FINALISTAS DEL 50º CONCURSO NACIONAL DE CANTE JONDO ANTONIO MAIRENA
PREMIO ANTONIO MAIRENA
1. ANTONIO PORCUNA “EL VENENO”
Adamuz (Córdoba)
2. AROA CALA
Puerto de Sta. María (Cádiz)
PREMIO CASA DEL ARTE FLAMENCO ANTONIO MAIRENA
1. TAMARA AGUILERA
La Puebla del Rio (Sevilla)
2. JUAN JOSE NAVARRO
Mairena del Alcor (Sevilla)
PREMIO FUNDACIÓN ANTONIO MAIRENA
1. JUAN DOMINGUEZ “CASTULO”
Mairena del Alcor (Sevilla)
2. SONIA LEON ROMERO
Calañas (Huelva)
PREMIO MANUEL MAIRENA
1. MANUEL JESUS GARCÍA HURTADO
Gines (Sevilla)
2. Mª ANGELES MARTINEZ
Villanueva de la Reina (Jaén)

Tortilla de patatas y olé.



Bueno, tras casi tres semanas de playeo vuelvo al tajo. Toca currar, ya que soy de los afortunados que, de momento, conservan su puesto de trabajo. Atrás quedan los desayunos mirando al mar de la bahía gaditana con periódico incluido, los paseos al atardecer con cerveza y tapa, las carcajadas de los niños jugando con las olas, el helado compartido, pero también los millones de palas, rastrillos y cubitos que cada mañana y cada tarde acarreaba hasta la orilla, las cremas, las sillas, la sombrilla y la arena en los tobillos, me faltaba que me cantaran la trilla camino de la playa(Dale mula Jacaranda, aprieta el paso...), y eso que el levante me ha dado tregua las tres semanas.
Con todo, he disfrutado de la lectura de varios libros, todos de temática flamenca, he coincidido con varios artistas de los grandes, Paco Cepero, Aurora Vargas o Pansequito y me he adaptado a la simpleza y lo intrascendente de las conversaciones en los bares, tan necesarias para soportar la exigente vida diaria.

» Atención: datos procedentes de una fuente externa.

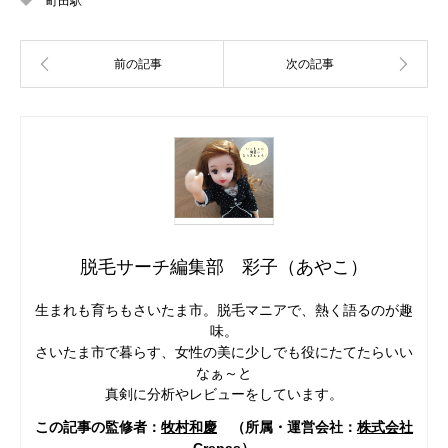
町田駅
脱毛サーチ編集部 彩子（あやこ）
生まれも育ちもさいたま市。脱毛マニアで、熱く語るのが趣
味。
さいたま市で暮らす、女性の美に少しでも役にたてたらいい
なぁ～と
真剣に分析やレビューをしています。
この記事の監修者：
牧村和慶
（所属・運営会社：
株式会社
Crepas
）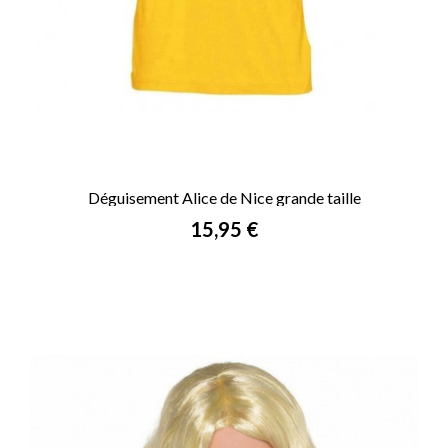
Déguisement Alice de Nice grande taille
Prix
15,95 €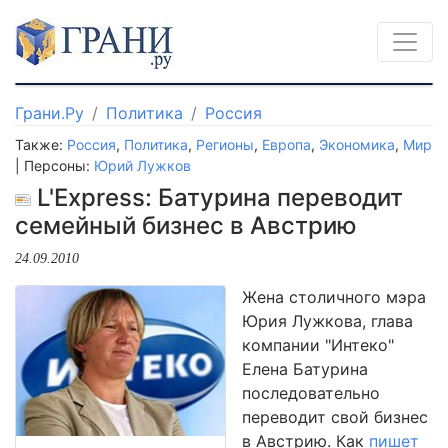
Грани.Ру
Политика
Россия
Также:
Россия
,
Политика
,
Регионы
,
Европа
,
Экономика
,
Мир
| Персоны:
Юрий Лужков
L'Express: Батурина переводит
семейный бизнес в Австрию
24.09.2010
Жена столичного мэра
Юрия Лужкова, глава
компании "Интеко"
Елена Батурина
последовательно
переводит свой бизнес
в Австрию. Как
пишет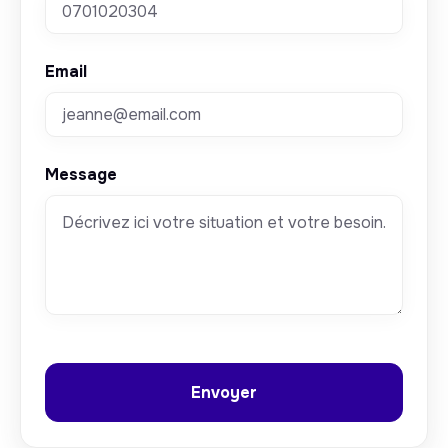
Email
Message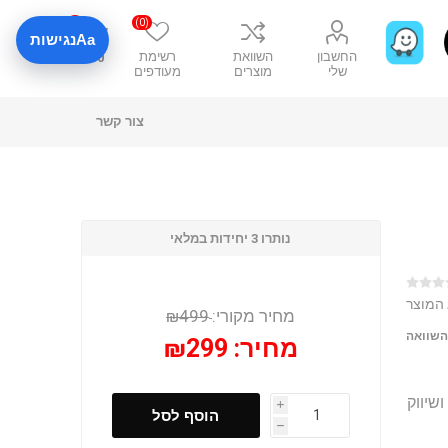
0
(0)
Aa
נגישות
החשבון
השוואת
רשימת
₪0
שלי
מוצרים
מעודפים
צור קשר
נותרו 3 יחידות במלאי
 המוצר
מחיר מקורי:
₪499
השוואה
מחיר:
₪299
ושיווק
i
הוסף לסל
h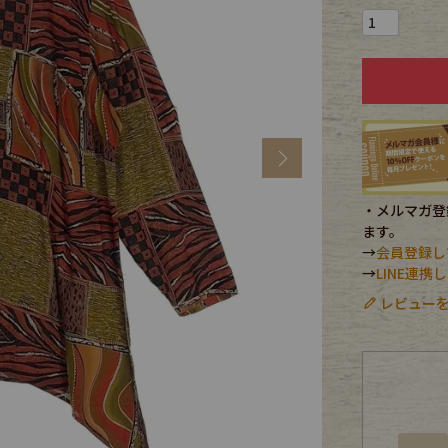
CK
す
Next
・メルマガ登録
ます。
→
会員登録し
→
LINE連
レビューを
探す
ms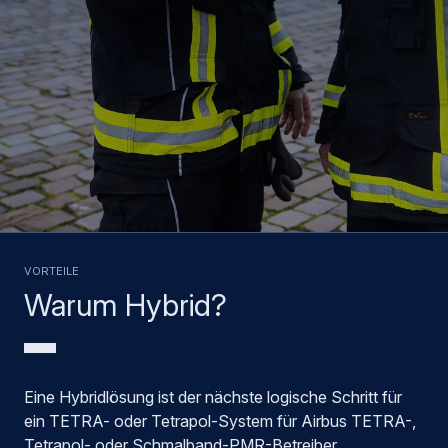
VORTEILE
Warum Hybrid?
Eine Hybridlösung ist der nächste logische Schritt für
ein TETRA- oder Tetrapol-System für Airbus TETRA-,
Tetrapol- oder Schmalband-PMR-Betreiber.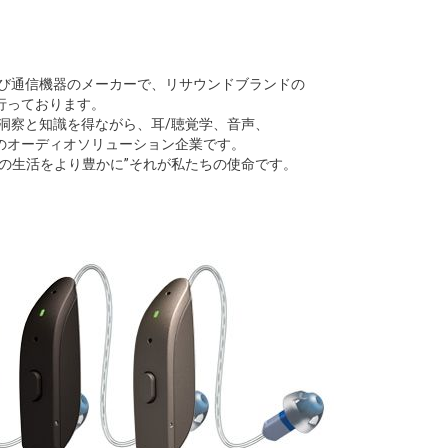
及び通信機器のメーカーで、リサウンドブランドの
行っております。
洞察と知識を得ながら、耳/聴覚学、音声、
のオーディオソリューション企業です。
の生活をより豊かに”それが私たちの使命です。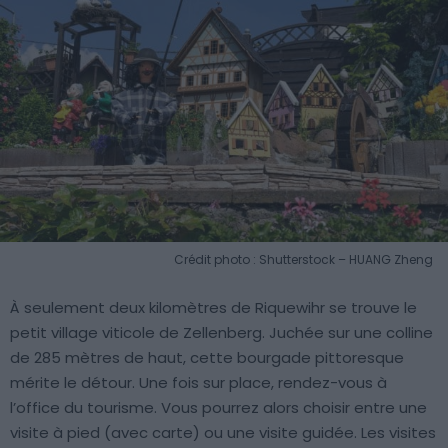
Crédit photo : Shutterstock – HUANG Zheng
À seulement deux kilomètres de Riquewihr se trouve le
petit village viticole de Zellenberg. Juchée sur une colline
de 285 mètres de haut, cette bourgade pittoresque
mérite le détour. Une fois sur place, rendez-vous à
l’office du tourisme. Vous pourrez alors choisir entre une
visite à pied (avec carte) ou une visite guidée. Les visites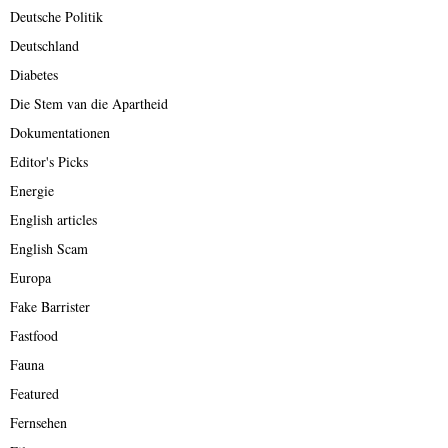
Deutsche Politik
Deutschland
Diabetes
Die Stem van die Apartheid
Dokumentationen
Editor's Picks
Energie
English articles
English Scam
Europa
Fake Barrister
Fastfood
Fauna
Featured
Fernsehen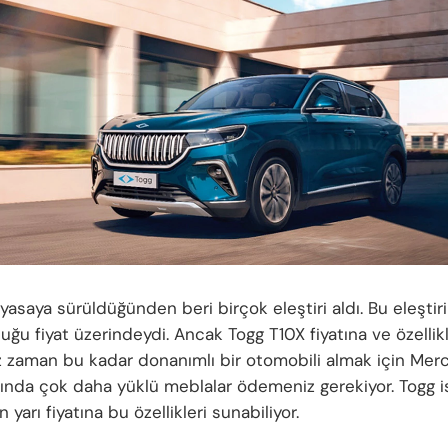
iyasaya sürüldüğünden beri birçok eleştiri aldı. Bu eleştir
uğu fiyat üzerindeydi. Ancak Togg T10X fiyatına ve özellik
z zaman bu kadar donanımlı bir otomobili almak için Me
fında çok daha yüklü meblalar ödemeniz gerekiyor. Togg i
n yarı fiyatına bu özellikleri sunabiliyor.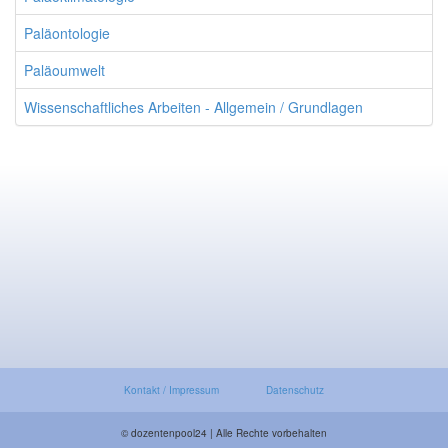
Paläontologie
Paläoumwelt
Wissenschaftliches Arbeiten - Allgemein / Grundlagen
Kontakt / Impressum
Datenschutz
© dozentenpool24 | Alle Rechte vorbehalten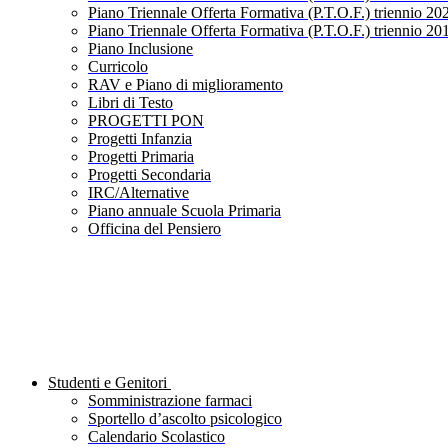
Piano Triennale Offerta Formativa (P.T.O.F.) triennio 20
Piano Triennale Offerta Formativa (P.T.O.F.) triennio 20
Piano Inclusione
Curricolo
RAV e Piano di miglioramento
Libri di Testo
PROGETTI PON
Progetti Infanzia
Progetti Primaria
Progetti Secondaria
IRC/Alternative
Piano annuale Scuola Primaria
Officina del Pensiero
Studenti e Genitori
Somministrazione farmaci
Sportello d’ascolto psicologico
Calendario Scolastico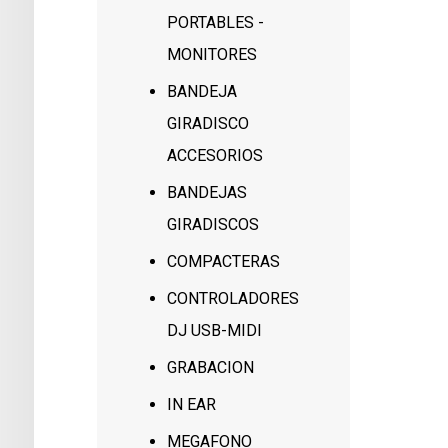
PORTABLES -
MONITORES
BANDEJA
GIRADISCO
ACCESORIOS
BANDEJAS
GIRADISCOS
COMPACTERAS
CONTROLADORES
DJ USB-MIDI
GRABACION
IN EAR
MEGAFONO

Uno de los asuntos más relevantes de estas tertulias lo originó la autenticidad y la pureza de la tortilla de patatas, tema que llevó a los asistentes de la tasquita, (establecimiento con precios populares que acoge aquellos veraneantes de larga duración que no pueden permitirse el terraceo elitista) bastante tiempo de discusión. No os aburriré con la trascripción de todo lo que se dijo pero se llegó casi por unanimidad a una conclusión; La auténtica tortilla española debe contener únicamente dos ingredientes, el huevo y la patata, amén de la sal, claro. Esto no implica que puedan añadirse otros ingredientes (se nombraron innumerables posibilidades) que, aunque desvirtúan la pureza de ésta, pueden conservar la calidad culinaria.
De camino al piso pensé la enorme similitud que aquella conversación de jubilados y gente ociosa tenía con la de los grandes pensadores flamencos, con sólo cambiar los términos tortilla de patatas por cante jondo tenemos una mesa redonda montada y lista para el próximo congreso de obviedades jondas.